47 Seventh, the MOU provides for REIT to pay a number of fees and charges to Starin, namely:
(a) a "Commitment Fee" of $10,000 which is refundable if the Court decides to wind up REIT;
(b) a "Due Diligence" fee of $25,000 which is non-refundable;
(c) an "Establishment Fee" of $25,000 which is non-refundable;
(d) a "Site Visit Fee" for the costs of visiting the Lara Property which is non-refundable;
(e) legal costs to be charged by Starin's solicitors for a review and recommendation in relation to the Scheme. A rough estimate of such costs is to be provided by the solicitors and REIT is required to pay that amount before commencement of the review.

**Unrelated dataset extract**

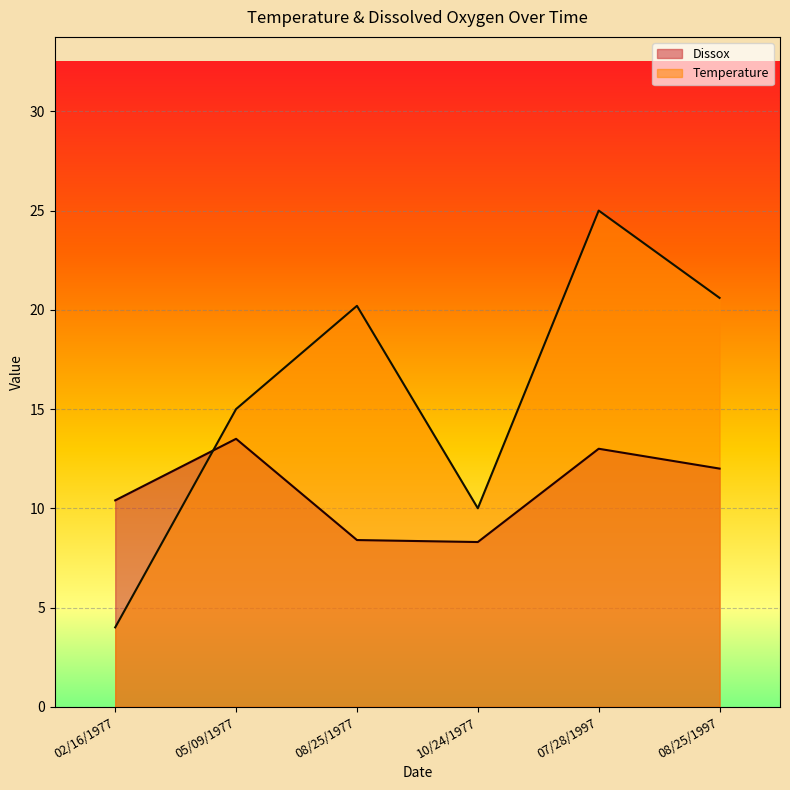

The value of Temperature at 10/24/1977 is 4.6. True or false?

False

48 REIT has insufficient funds to pay such fees. There is only about $50,000 in the bank accounts of the Scheme and its associated entities, and there are outstanding invoices for approximately $95,000.
49 It appears that Starin is only prepared to consider taking over as REIT's responsible entity if its costs of investigating the viability of doing so are met on a non-refundable basis. It is not in the unit holders' interests to pay non-refundable amounts of up to $70,000 in order for Starin to undertake a due diligence investigation which, in my view, is unlikely to result in it taking over as responsible entity.

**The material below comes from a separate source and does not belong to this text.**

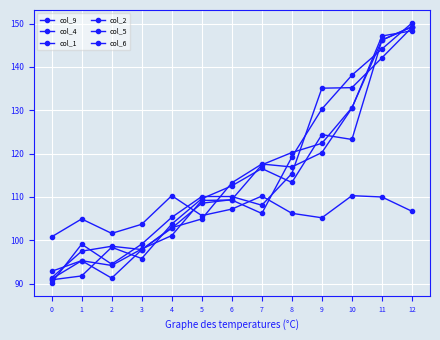

How many times do col_9 and col_1 cross each other?

3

50 Eighth, the MOU has not been properly executed by REIT. It states that REIT is represented by Mr Siddiqui "as authorised by the Investment Manager, Timeline Consulting". Mr Siddiqui signed the MOU "for and on behalf of" Timeline Project Management Pty Ltd. Neither Timeline Consulting Pty Ltd or Timeline Project Management Pty Ltd are the responsible entity of the Scheme and neither company has the capacity to authorise Mr Siddiqui to sign the MOU on behalf of REIT or the capacity to bind REIT. Both are private companies associated with Mr Isaacs.
51 It is also worth noting that Mr Siddiqui is the sole director of EFSOL and pursuant to the Musharakah Agreement EFSOL purports to hold an unregistered mortgage in relation to a 52% interest in the Lara Property. The interests of Mr Siddiqui and EFSOL are potentially in conflict with the interests of the unit holders.
52 Ninth, an adjournment of winding up proceedings, where insolvency is established, can only be justified in exceptional circumstances. It is in the public interest that an application to wind up a company in insolvency (and by analogy a registered managed investment scheme) be determined without avoidable delay: Re National Computers Systems & Services Ltd (1991) 6 ACSR 133 at 135: Australian Securities and Investments Commission v Bilkurra Investments Pty Ltd [2016] FCA 371 (Bilkurra) at [108].
53 Finally, while I sympathise with the concern expressed by the unit holders that the funds they contributed into the Scheme may be eaten up by an investigation by receivers, that does not mean an adjournment should be granted. There is a public interest in ensuring that managed investment schemes are operated in accordance with the Act, and the evidence of the Scheme's substantial non-compliance with the Act weighs heavily in favour of refusing the adjournment. The concern with depletion of the unit holders' funds through a costly investigation are better addressed by directions for a limited investigation, at least until the Receivers report back to the Court.
54 I refused to grant an adjournment and proceeded to hear the application.